Sebile is also a recurring character in Italian works of the 16th century, such as in Gian Giorgio Trissino's L'Italia liberata dai Goti (1547). The names and characters of Sebile (Sibilla), Morgan le Fay (Fata Morgana) and the fairy queen Alcina are often interchangeable in Italian tales of fairies; for example, Morgan substitutes for Sebile in P.A. Caracciolo's 15th-century Magico.

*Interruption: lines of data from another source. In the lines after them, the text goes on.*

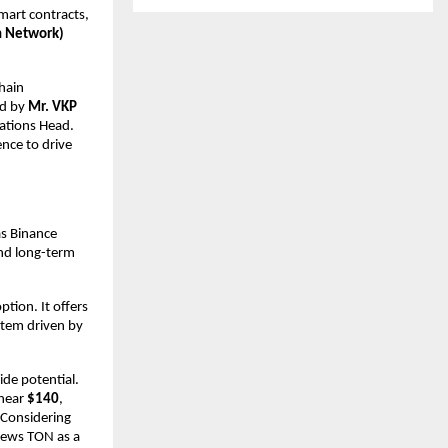
art contracts, 
 Network) 
ain 
d by 
Mr. VKP 
ations Head. 
ce to drive 
s Binance 
d long-term 
tion. It offers 
stem driven by 
de potential. 
near 
$140
, 
 Considering 
ews TON as a 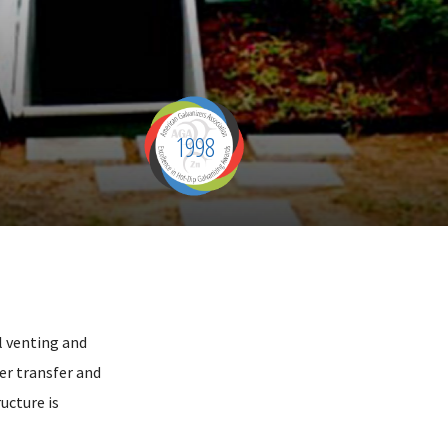
1998
al venting and
er transfer and
ucture is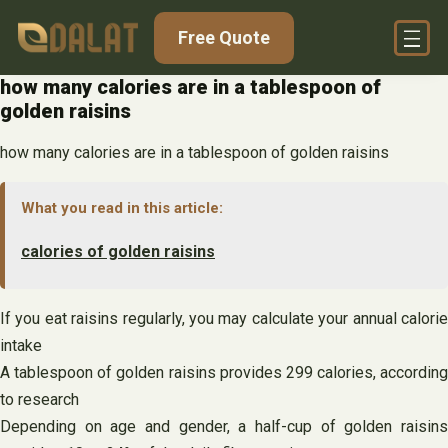
Skip
Free Quote
to
content
how many calories are in a tablespoon of
golden raisins
how many calories are in a tablespoon of golden raisins
What you read in this article:
calories of golden raisins
If you eat raisins regularly, you may calculate your annual calorie
intake
A tablespoon of golden raisins provides 299 calories, according
to research
Depending on age and gender, a half-cup of golden raisins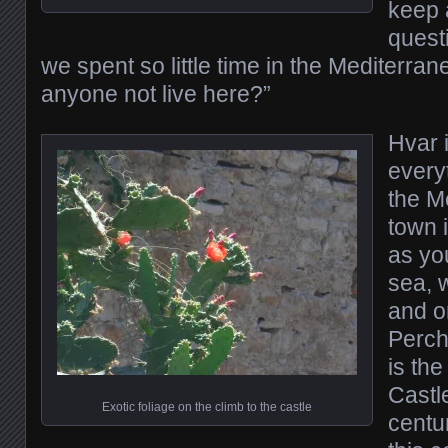
keep 
quest
we spent so little time in the Mediterr
anyone not live here?”
Hvar 
every
the M
town i
as yo
sea, w
and or
Perch
is th
Castle
Exotic foliage on the climb to the castle
centur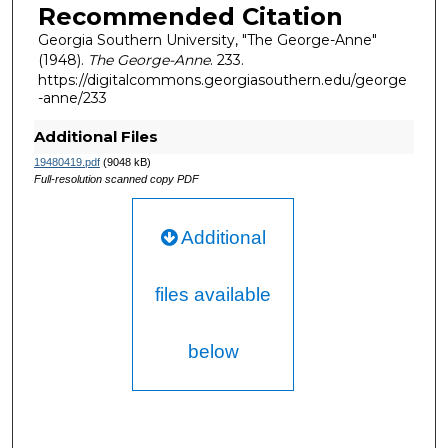
Recommended Citation
Georgia Southern University, "The George-Anne"
(1948).
The George-Anne
. 233.
https://digitalcommons.georgiasouthern.edu/george
-anne/233
Additional Files
19480419.pdf
(9048 kB)
Full-resolution scanned copy PDF
Additional
files available
below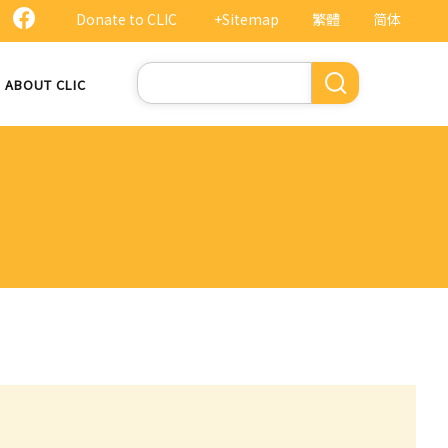
Donate to CLIC
+Sitemap
繁體
简体
Search
ABOUT CLIC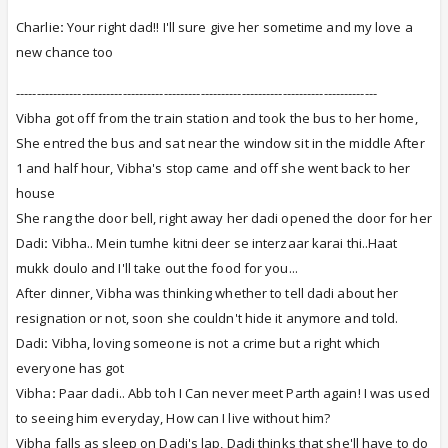
Charlie
:
Your right dad!! I'll sure give her sometime and my love a
new chance too
----------------------------------------------------------------------------------------
Vibha got off from the train station and took the bus to her home,
She entred the bus and sat near the window sit in the middle
After
1 and half hour, Vibha's stop came and off she went back to her
house
She rang the door bell, right away her dadi opened the door for her
Dadi
:
Vibha.. Mein tumhe kitni deer se interzaar karai thi..Haat
mukk doulo and I'll take out the food for you...
After dinner, Vibha was thinking whether to tell dadi about her
resignation or not, soon she couldn't hide it anymore and told.
Dadi
:
Vibha, loving someone is not a crime but a right which
everyone has got
Vibha
:
Paar dadi.. Abb toh I Can never meet Parth again! I was used
to seeing him everyday, How can I live without him?
Vibha falls as sleep on Dadi's lap, Dadi thinks that she'll have to do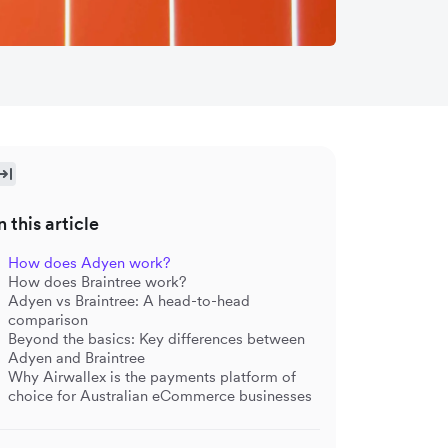
n this article
How does Adyen work?
How does Braintree work?
Adyen vs Braintree: A head-to-head
comparison
Beyond the basics: Key differences between
Adyen and Braintree
Why Airwallex is the payments platform of
choice for Australian eCommerce businesses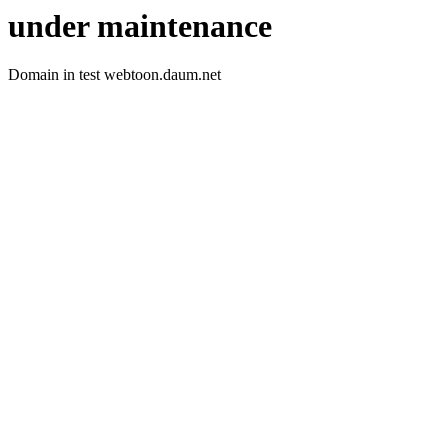
under maintenance
Domain in test webtoon.daum.net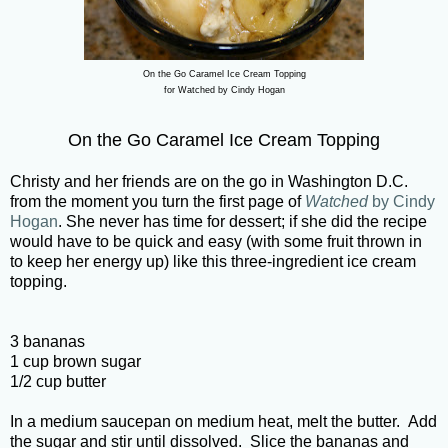
On the Go Caramel Ice Cream Topping
for Watched by Cindy Hogan
On the Go Caramel Ice Cream Topping
Christy and her friends are on the go in Washington D.C.
from the moment you turn the first page of
Watched
by Cindy
Hogan
. She never has time for dessert; if she did the recipe
would have to be quick and easy (with some fruit thrown in
to keep her energy up) like this three-ingredient ice cream
topping.
3 bananas
1 cup brown sugar
1/2 cup butter
In a medium saucepan on medium heat, melt the butter. Add
the sugar and stir until dissolved. Slice the bananas and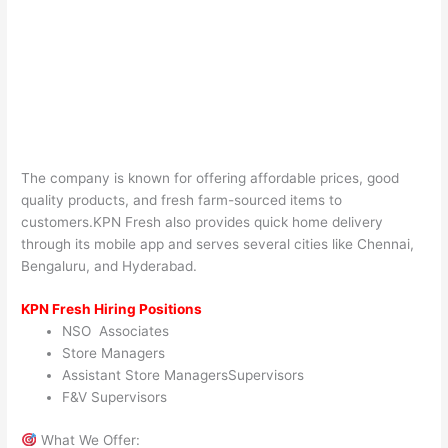
The company is known for offering affordable prices, good
quality products, and fresh farm-sourced items to
customers.KPN Fresh also provides quick home delivery
through its mobile app and serves several cities like Chennai,
Bengaluru, and Hyderabad.
KPN Fresh Hiring Positions
NSO Associates
Store Managers
Assistant Store ManagersSupervisors
F&V Supervisors
What We Offer: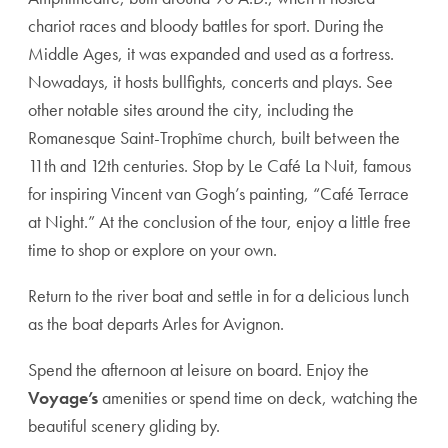
chariot races and bloody battles for sport. During the
Middle Ages, it was expanded and used as a fortress.
Nowadays, it hosts bullfights, concerts and plays. See
other notable sites around the city, including the
Romanesque Saint-Trophîme church, built between the
11th and 12th centuries. Stop by Le Café La Nuit, famous
for inspiring Vincent van Gogh’s painting, “Café Terrace
at Night.” At the conclusion of the tour, enjoy a little free
time to shop or explore on your own.
Return to the river boat and settle in for a delicious lunch
as the boat departs Arles for Avignon.
Spend the afternoon at leisure on board. Enjoy the
Voyage’s
amenities or spend time on deck, watching the
beautiful scenery gliding by.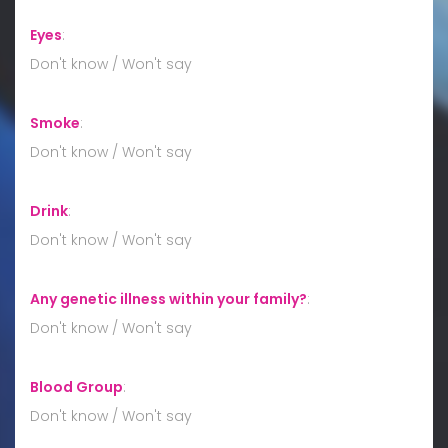
Eyes
:
Don't know / Won't say
Smoke
:
Don't know / Won't say
Drink
:
Don't know / Won't say
Any genetic illness within your family?
:
Don't know / Won't say
Blood Group
:
Don't know / Won't say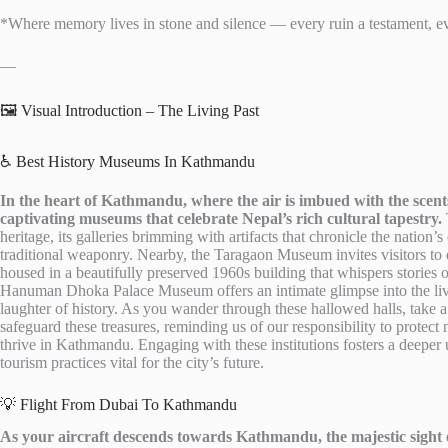
*Where memory lives in stone and silence — every ruin a testament, ev
—
🖼️ Visual Introduction – The Living Past
♿ Best History Museums In Kathmandu
In the heart of Kathmandu, where the air is imbued with the scents 
captivating museums that celebrate Nepal’s rich cultural tapestry.
heritage, its galleries brimming with artifacts that chronicle the nation’
traditional weaponry. Nearby, the Taragaon Museum invites visitors to 
housed in a beautifully preserved 1960s building that whispers stories o
Hanuman Dhoka Palace Museum offers an intimate glimpse into the live
laughter of history. As you wander through these hallowed halls, take a
safeguard these treasures, reminding us of our responsibility to protect n
thrive in Kathmandu. Engaging with these institutions fosters a deeper
tourism practices vital for the city’s future.
💡 Flight From Dubai To Kathmandu
As your aircraft descends towards Kathmandu, the majestic sight 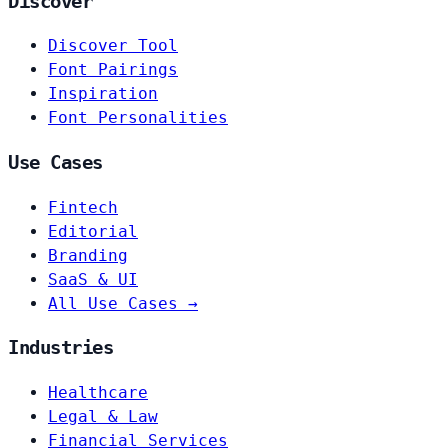
Discover
Discover Tool
Font Pairings
Inspiration
Font Personalities
Use Cases
Fintech
Editorial
Branding
SaaS & UI
All Use Cases →
Industries
Healthcare
Legal & Law
Financial Services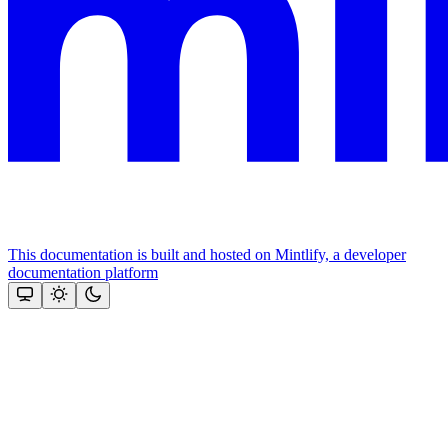
This documentation is built and hosted on Mintlify, a developer
documentation platform
Assistant
Responses
are
generated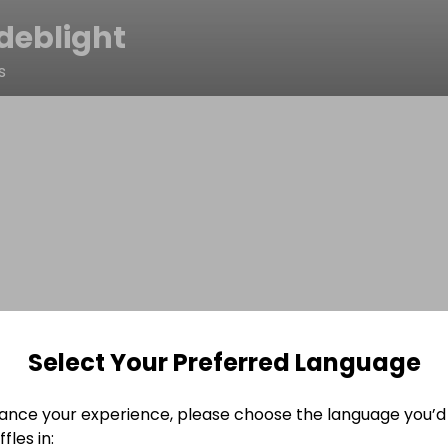
deblight
s
Select Your Preferred Language
ance your experience, please choose the language you’d 
fles in: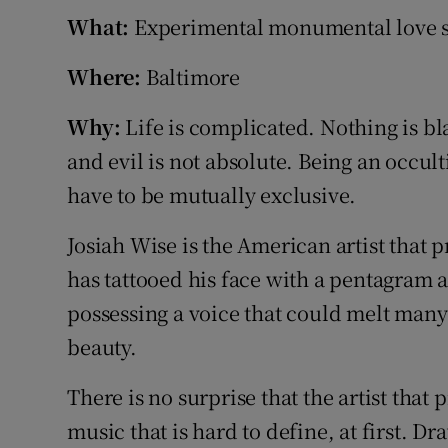
Sponsore
What:
Experimental monumental love 
Subscribe
Where:
Baltimore
Competiti
Why:
Life is complicated. Nothing is b
and evil is not absolute. Being an occult
Newslette
have to be mutually exclusive.
Weather F
Josiah Wise is the American artist that 
has tattooed his face with a pentagram 
possessing a voice that could melt many
beauty.
There is no surprise that the artist that
music that is hard to define, at first. D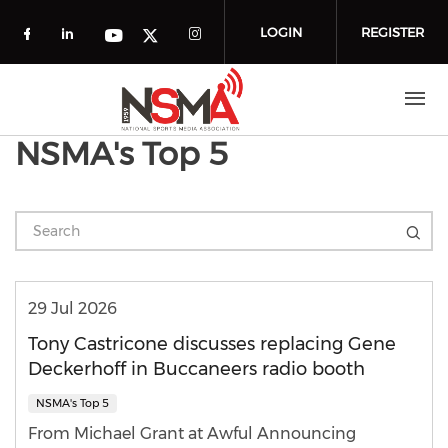
Skip to main content
LOGIN
REGISTER
Check our social media on facebook (o
Check our social media on linkedin
Check our social media
Check our social media on you
Check our social media on t
NSMA's Top 5
29 Jul 2026
Tony Castricone discusses replacing Gene
Deckerhoff in Buccaneers radio booth
NSMA's Top 5
From Michael Grant at Awful Announcing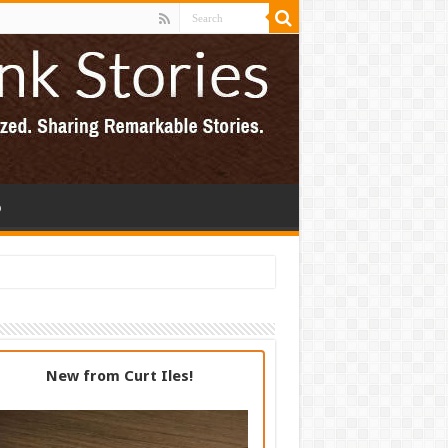
p
New from Curt Iles!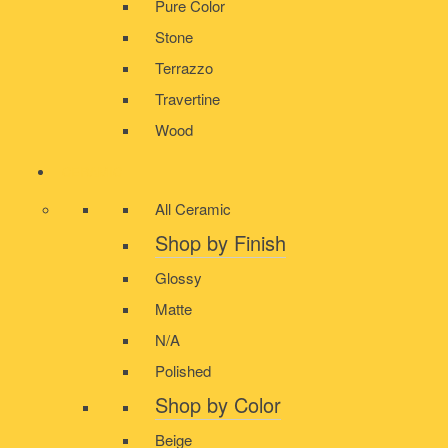
Pure Color
Stone
Terrazzo
Travertine
Wood
CERAMIC
All Ceramic
Shop by Finish
Glossy
Matte
N/A
Polished
Shop by Color
Beige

Pietro Aretino's 16th-century Ragionamenti mentions a certain "sister of Sibilla of Norcia and aunt of Morgan the Fairy (Fata Morgana)".

==Modern fiction==
- The wicked Queens of the Wasteland and of North Galis appear with Morgan in Clemence Housman's The Life of Sir Aglovale de Galis (1905) to ensure that Arthur will die after his last battle and will not be saved by Nimue's enchantment.
- Lady Sybil appears in the stage musical Camelot, played by Sue Casey in the 1967 film adaptation.
- John Steinbeck's The Acts of King Arthur and His Noble Knights retells the Lancelot and The Four Queens scene from Malory in much greater detail.
- The scene of Lancelot's abduction also features in the 1988 adventure video game Lancelot. It describes the Queen of Northgales: "She was tall, blonde and statuesque. Her imperious eyes have often, it was said, brought knights groveling on their knees."
- In Bernard Cornwell's The Warlord Chronicles novel series, Sebile is Morgan's beautiful blond-haired Saxon slave and companion, who had lost her mind when she was gang-raped by Briton raiders after her capture until she was partially healed by Morgan. She ends up murdered during King Gundleus' sacking of Avalon in 1995's The Winter King.
- J. Robert King's 2003 novel Lancelot du Lethe includes the chapter "The Four Queens", retelling Malory's version of Lancelot's abduction from both Lancelot's and Morgan's perspectives. The four witch queens show up again in King's later Le Morte D'Avalon, where it is revealed that they use their magic to rule their respective kingdoms through their king husbands as puppets.
- In the fourth season of the animated series Winx Club (2004), produced by Rainbow S.p.A, Sebile, under the name Sibylla, appears as a secondary character. Sibylla is one of several "Major Fairies" of Earth, her own title being "Major Fairy of Justice" which requires her to always stay neutral in conflicts. She is shown living within the Sibillini Mountains within Italy, where anyone under her domain is protected from harm.
- In the 2011 television series Camelot, Sybil is played by Sinéad Cusack. She is a mysterious older nun from the monastery where Morgan studied, who had thought Morgan magic and then became Morgan's adviser. She eventually takes blame for Morgan's treason and is beheaded by Gawain. The series ends with Morgan praying at Sybil's grave and hearing her voice telling her what to do next.
- In Kate SeRine's 2012 novel Red, the villain Sebille Fenwick is a sidhe enchantress who has survived to the modern times.
- In J.M. Owens's 2017 Farewell to Avalon, she had been one of the high priestesses of Avalon before Nimue.
- Sebile is featured as an epic hero in the 2017 video game King of Avalon: Dragon Warfare.